Try it.
From the entries below, write out exactly the lines between the line holding "no Asitler - Gliseril oleat" and the line holding "Premium, Daniela Drtinová", inclusive, excluding any pictures.

___

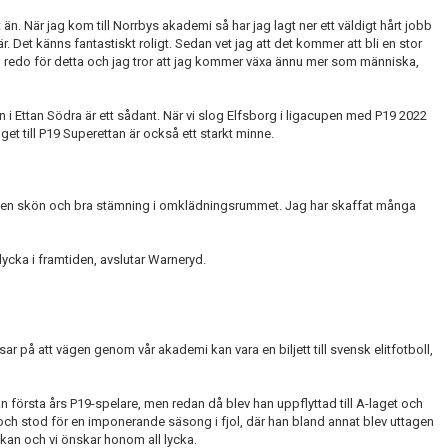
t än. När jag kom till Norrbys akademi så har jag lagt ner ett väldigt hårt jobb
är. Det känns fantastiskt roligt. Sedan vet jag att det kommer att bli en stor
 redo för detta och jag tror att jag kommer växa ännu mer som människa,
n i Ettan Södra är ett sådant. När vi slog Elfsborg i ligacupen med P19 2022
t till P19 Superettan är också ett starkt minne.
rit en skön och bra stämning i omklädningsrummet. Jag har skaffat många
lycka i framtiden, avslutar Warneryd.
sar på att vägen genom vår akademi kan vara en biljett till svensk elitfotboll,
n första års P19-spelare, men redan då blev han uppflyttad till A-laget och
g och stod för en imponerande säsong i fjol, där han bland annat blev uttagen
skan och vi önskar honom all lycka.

___

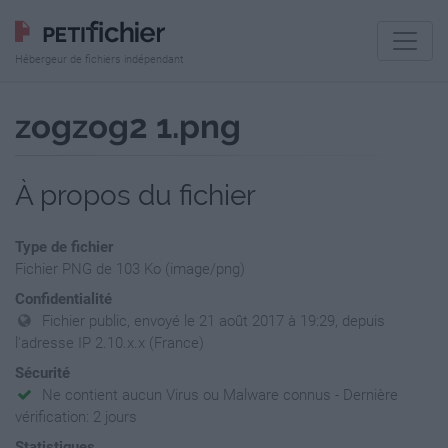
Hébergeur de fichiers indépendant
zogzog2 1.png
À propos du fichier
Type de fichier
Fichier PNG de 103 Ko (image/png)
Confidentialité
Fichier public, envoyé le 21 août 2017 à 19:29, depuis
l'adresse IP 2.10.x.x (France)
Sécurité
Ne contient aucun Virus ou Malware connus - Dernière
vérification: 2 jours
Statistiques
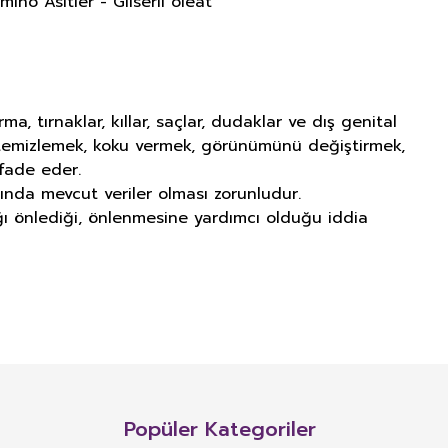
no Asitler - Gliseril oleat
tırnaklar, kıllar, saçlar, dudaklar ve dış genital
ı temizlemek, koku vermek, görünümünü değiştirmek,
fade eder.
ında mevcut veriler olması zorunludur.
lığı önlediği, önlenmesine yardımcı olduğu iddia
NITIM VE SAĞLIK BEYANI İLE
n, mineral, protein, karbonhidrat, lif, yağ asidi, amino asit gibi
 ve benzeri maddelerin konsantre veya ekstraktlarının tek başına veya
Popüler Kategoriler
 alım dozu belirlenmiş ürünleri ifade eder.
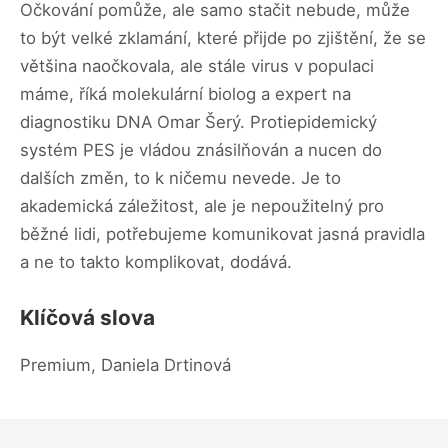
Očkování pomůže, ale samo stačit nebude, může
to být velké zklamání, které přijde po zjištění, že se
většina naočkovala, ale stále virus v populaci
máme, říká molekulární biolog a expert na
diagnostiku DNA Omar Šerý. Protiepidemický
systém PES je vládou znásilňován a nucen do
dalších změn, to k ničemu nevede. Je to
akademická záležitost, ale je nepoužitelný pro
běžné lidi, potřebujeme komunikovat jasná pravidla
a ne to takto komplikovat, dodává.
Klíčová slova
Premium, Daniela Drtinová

___

Result for this exercise.
no Asitler - Gliseril oleat
tırnaklar, kıllar, saçlar, dudaklar ve dış genital
ı temizlemek, koku vermek, görünümünü değiştirmek,
fade eder.
ında mevcut veriler olması zorunludur.
lığı önlediği, önlenmesine yardımcı olduğu iddia
NITIM VE SAĞLIK BEYANI İLE
n, mineral, protein, karbonhidrat, lif, yağ asidi, amino asit gibi
 ve benzeri maddelerin konsantre veya ekstraktlarının tek başına veya
Popüler Kategoriler
 alım dozu belirlenmiş ürünleri ifade eder.
Očkování pomůže, ale samo stačit nebude, může
to být velké zklamání, které přijde po zjištění, že se
většina naočkovala, ale stále virus v populaci
máme, říká molekulární biolog a expert na
diagnostiku DNA Omar Šerý. Protiepidemický
systém PES je vládou znásilňován a nucen do
dalších změn, to k ničemu nevede. Je to
akademická záležitost, ale je nepoužitelný pro
běžné lidi, potřebujeme komunikovat jasná pravidla
a ne to takto komplikovat, dodává.
Klíčová slova
Premium, Daniela Drtinová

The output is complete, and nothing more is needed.